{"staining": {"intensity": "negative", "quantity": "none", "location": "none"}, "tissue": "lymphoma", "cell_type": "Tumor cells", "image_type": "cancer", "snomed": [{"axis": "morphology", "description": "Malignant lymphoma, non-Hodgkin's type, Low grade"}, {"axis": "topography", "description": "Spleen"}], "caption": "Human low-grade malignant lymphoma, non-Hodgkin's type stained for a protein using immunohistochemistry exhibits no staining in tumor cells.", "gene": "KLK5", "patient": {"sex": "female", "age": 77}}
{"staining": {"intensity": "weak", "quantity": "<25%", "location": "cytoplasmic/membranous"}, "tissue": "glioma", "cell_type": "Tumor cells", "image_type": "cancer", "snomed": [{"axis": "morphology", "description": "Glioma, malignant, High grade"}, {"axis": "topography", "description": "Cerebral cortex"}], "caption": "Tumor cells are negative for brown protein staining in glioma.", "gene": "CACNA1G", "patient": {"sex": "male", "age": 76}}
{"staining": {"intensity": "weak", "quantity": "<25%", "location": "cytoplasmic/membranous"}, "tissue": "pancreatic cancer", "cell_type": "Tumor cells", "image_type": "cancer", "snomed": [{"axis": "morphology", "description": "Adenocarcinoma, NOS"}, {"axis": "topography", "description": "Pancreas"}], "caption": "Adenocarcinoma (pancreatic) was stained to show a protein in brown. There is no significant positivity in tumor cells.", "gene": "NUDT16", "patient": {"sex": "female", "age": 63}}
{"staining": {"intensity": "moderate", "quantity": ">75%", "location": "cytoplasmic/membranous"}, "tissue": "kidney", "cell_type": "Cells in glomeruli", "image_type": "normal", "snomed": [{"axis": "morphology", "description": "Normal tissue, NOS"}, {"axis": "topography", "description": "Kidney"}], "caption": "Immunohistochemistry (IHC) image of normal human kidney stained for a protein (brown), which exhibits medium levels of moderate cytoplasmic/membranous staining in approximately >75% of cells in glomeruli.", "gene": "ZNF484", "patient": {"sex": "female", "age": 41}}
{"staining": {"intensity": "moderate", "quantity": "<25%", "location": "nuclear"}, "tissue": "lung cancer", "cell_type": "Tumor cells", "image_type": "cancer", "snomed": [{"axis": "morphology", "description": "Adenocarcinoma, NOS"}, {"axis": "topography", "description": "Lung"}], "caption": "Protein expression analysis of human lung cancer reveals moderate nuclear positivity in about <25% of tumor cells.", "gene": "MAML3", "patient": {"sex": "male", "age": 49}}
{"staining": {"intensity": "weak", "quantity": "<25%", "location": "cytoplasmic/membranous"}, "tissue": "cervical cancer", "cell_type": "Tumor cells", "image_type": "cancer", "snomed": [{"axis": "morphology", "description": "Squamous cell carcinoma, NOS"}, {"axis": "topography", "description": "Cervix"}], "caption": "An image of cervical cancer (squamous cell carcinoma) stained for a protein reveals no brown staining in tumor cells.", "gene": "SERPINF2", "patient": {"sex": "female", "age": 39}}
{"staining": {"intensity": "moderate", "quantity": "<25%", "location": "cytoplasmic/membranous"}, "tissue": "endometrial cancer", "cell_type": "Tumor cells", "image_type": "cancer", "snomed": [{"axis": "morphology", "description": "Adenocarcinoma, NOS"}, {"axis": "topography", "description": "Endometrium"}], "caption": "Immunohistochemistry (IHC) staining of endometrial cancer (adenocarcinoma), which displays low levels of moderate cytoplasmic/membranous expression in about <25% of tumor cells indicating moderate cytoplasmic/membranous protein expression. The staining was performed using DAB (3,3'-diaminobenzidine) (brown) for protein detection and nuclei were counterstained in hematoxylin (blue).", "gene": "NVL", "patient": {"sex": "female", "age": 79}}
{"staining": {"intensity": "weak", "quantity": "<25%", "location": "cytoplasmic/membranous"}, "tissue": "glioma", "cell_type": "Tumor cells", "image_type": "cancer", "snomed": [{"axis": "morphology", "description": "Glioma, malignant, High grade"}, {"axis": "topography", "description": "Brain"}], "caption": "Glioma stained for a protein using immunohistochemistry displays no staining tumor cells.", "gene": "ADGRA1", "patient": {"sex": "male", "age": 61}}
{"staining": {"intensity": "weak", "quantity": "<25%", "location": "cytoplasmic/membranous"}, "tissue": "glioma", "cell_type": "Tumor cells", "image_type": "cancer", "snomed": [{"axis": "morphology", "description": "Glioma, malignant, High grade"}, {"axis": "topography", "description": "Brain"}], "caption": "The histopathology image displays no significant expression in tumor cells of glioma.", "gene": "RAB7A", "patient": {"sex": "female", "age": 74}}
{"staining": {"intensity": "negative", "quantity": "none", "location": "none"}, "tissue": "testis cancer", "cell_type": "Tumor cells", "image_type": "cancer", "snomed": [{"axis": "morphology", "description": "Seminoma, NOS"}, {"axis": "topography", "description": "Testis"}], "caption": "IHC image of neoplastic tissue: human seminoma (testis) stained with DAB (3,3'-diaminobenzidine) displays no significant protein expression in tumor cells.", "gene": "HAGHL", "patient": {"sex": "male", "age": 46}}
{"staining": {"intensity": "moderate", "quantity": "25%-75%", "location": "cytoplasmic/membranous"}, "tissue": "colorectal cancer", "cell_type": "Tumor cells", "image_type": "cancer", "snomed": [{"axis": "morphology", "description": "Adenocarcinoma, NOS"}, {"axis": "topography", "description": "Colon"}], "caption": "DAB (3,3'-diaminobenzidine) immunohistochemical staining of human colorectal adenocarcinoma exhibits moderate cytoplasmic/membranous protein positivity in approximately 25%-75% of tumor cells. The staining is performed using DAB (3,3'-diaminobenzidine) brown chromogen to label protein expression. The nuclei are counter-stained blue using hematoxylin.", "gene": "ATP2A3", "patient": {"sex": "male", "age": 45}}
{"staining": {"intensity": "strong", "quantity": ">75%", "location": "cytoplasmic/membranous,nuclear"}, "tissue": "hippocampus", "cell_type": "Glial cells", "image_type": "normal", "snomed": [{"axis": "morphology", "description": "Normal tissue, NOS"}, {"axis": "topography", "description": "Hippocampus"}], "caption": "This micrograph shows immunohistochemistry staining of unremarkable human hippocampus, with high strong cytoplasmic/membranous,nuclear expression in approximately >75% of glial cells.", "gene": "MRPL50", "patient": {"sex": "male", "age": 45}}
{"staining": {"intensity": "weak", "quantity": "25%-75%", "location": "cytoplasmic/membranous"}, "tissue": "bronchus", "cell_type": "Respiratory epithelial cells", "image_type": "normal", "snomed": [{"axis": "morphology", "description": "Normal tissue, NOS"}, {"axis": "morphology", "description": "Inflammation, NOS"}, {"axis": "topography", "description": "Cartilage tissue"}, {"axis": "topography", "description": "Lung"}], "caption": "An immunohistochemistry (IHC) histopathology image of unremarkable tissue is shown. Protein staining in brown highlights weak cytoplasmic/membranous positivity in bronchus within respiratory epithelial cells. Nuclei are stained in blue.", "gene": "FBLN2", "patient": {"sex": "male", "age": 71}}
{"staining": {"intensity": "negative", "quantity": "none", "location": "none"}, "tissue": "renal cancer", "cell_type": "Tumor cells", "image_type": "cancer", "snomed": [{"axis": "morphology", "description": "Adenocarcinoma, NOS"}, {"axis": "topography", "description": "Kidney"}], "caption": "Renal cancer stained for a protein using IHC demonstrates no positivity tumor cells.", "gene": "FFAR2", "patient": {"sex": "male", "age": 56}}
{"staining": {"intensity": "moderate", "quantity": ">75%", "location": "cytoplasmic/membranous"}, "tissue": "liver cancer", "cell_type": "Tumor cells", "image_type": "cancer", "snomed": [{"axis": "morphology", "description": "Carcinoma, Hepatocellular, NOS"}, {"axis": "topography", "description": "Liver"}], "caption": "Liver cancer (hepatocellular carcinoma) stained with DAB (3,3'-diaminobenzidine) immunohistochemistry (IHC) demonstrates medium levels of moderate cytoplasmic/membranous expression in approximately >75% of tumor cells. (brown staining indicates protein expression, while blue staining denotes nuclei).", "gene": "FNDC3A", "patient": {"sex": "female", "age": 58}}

===

● What this task involves: Find the line with "histopathology image displays" in the material above. Reproduce it and each line after it up to and including the line with "image of neoplastic".

● Answer to the problem:
{"staining": {"intensity": "weak", "quantity": "<25%", "location": "cytoplasmic/membranous"}, "tissue": "glioma", "cell_type": "Tumor cells", "image_type": "cancer", "snomed": [{"axis": "morphology", "description": "Glioma, malignant, High grade"}, {"axis": "topography", "description": "Brain"}], "caption": "The histopathology image displays no significant expression in tumor cells of glioma.", "gene": "RAB7A", "patient": {"sex": "female", "age": 74}}
{"staining": {"intensity": "negative", "quantity": "none", "location": "none"}, "tissue": "testis cancer", "cell_type": "Tumor cells", "image_type": "cancer", "snomed": [{"axis": "morphology", "description": "Seminoma, NOS"}, {"axis": "topography", "description": "Testis"}], "caption": "IHC image of neoplastic tissue: human seminoma (testis) stained with DAB (3,3'-diaminobenzidine) displays no significant protein expression in tumor cells.", "gene": "HAGHL", "patient": {"sex": "male", "age": 46}}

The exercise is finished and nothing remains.